Angela Davis’s book, Women, Class, & Race provides an extensive history on the existence of the intersections of gender, race and class in women’s lives and how this intersection affects women’s accessibility to many things in the United States. Davis’s chapter on how this intersection affects women’s reproductive rights details the history of the Eugenics Movements where abortion care was being considered “race suicide” by communities all around. This belief came into fruition alongside the mass sterilizations of women in underrepresented communities. The Eugenics Movement can actually be attributed to beginning this common practice. Statistics show that sterilization was performed on black, Indigenous, and Hispanic women in the United States at higher rates than white women – usually without proper consent.

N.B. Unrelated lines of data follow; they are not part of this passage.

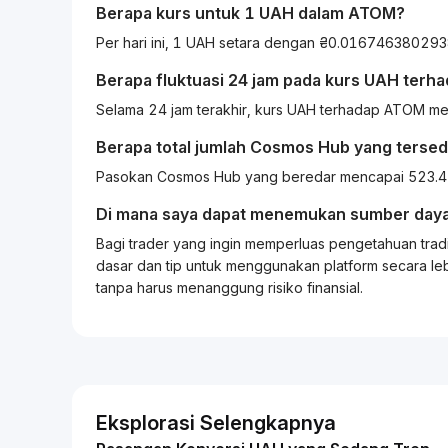
Berapa kurs untuk 1
UAH
dalam
ATOM
?
Per hari ini, 1 UAH setara dengan ₴0.0167463802
Berapa fluktuasi 24 jam pada kurs
UAH
terh
Selama 24 jam terakhir, kurs UAH terhadap ATOM m
Berapa total jumlah Cosmos Hub yang tersed
Pasokan Cosmos Hub yang beredar mencapai 523.45
Di mana saya dapat menemukan sumber daya
Bagi
trader
yang ingin memperluas pengetahuan
trad
dasar dan tip untuk menggunakan platform secara leb
tanpa harus menanggung risiko finansial.
Eksplorasi Selengkapnya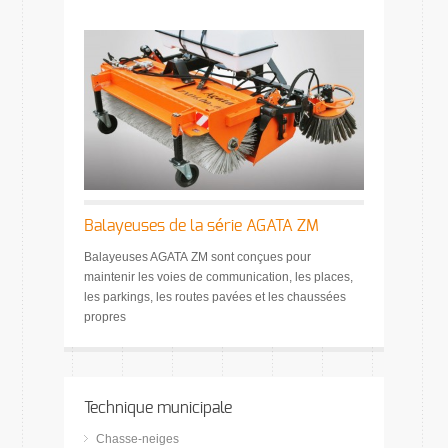
Balayeuses de la série AGATA ZM
Balayeuses AGATA ZM sont conçues pour
maintenir les voies de communication, les places,
les parkings, les routes pavées et les chaussées
propres
Technique municipale
Chasse-neiges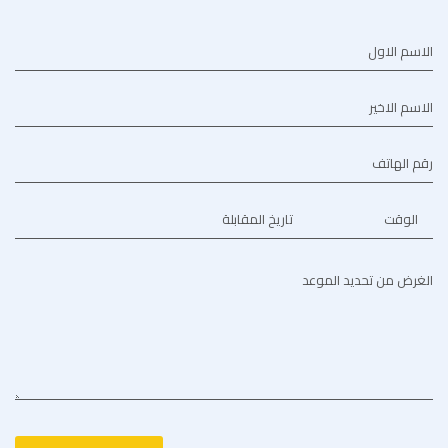
الاسم الاول
الاسم الاخير
رقم الهاتف
الوقت
تاريخ المقابلة
الغرض من تحديد الموعد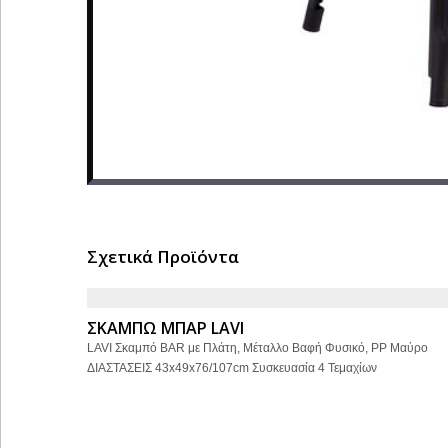
Σχετικά Προϊόντα
ΣΚΑΜΠΩ ΜΠΑΡ LAVI
LAVI Σκαμπό BAR με Πλάτη, Μέταλλο Βαφή Φυσικό, PP Μαύρο
ΔΙΑΣΤΑΣΕΙΣ 43x49x76/107cm Συσκευασία 4 Τεμαχίων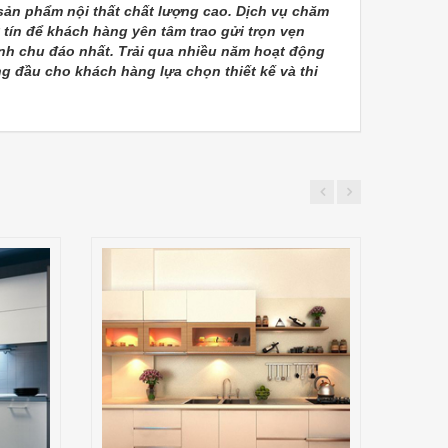
n phẩm nội thất chất lượng cao. Dịch vụ chăm
tín để khách hàng yên tâm trao gửi trọn vẹn
ành chu đáo nhất. Trải qua nhiều năm hoạt động
g đầu cho khách hàng lựa chọn thiết kế và thi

According to Kathryn Krase of the Our Bodies, Ourselves Organization “[a] 1965 survey of Puerto Rican residents found that about one-third of all Puerto Rican mothers, ages 20-49, were sterilized. To put this figure in context, women of childbearing age in Puerto Rico in the 1960s were more than 10 times more likely to be sterilized than women from the United States.” Krase goes on to later state that not only were these statistics problematic in Puerto Rican communities, but similarly in Native American communities where it is documented that 25% of Native American women were sterilized in the 1970s. This confirms the historic systematic biases present in the United States healthcare system concerning both the right to a woman’s bodily autonomy and the parallel between race, class and gender in determining a woman’s right to choose.
The Eugenics Movement not only created mistrust in the healthcare system by contributing to enforcing racial biases, but it also aided in circulating misinformation surrounding the procedure and meaning behind abortion. It made the act of abortion dangerous. Before the legalization of abortion with Roe vs. Wade in 1973, many abortions were often done illegally and in secret with prosecution threatened to both participating parties – patient and doctor. Associations and organizations such as the Jane Collective of 1969-1973 became popular amongst women seeking to terminate unwanted pregnancies. Despite the prominence of organizations such as the Jane Collective, 200 women died per year from illegal abortions, not counting the number of abortion deaths unknown to the public.
Over 40 years ago, we witnessed the cost of making abortions hard to obtain. Texas’s choice to overturn Roe vs. Wade not only sets our society back generations, but it is the beginning of a new cycle of struggle for women in the United States. The question of whether a woman should have the right to choose to carry out a pregnancy should be a question with an obvious answer, but it is still debated among the masses. It’s important to think about what is fundamentally being debated and decided by others on the behalf of women – women’s right to their own body, women’s choice, and women’s overall autonomy. These are severely limiting circumstances for women and affect women’s everyday lives. Therefore, we must take the time to learn from our history and allow women the choice to make decisions about their own bodies and lives.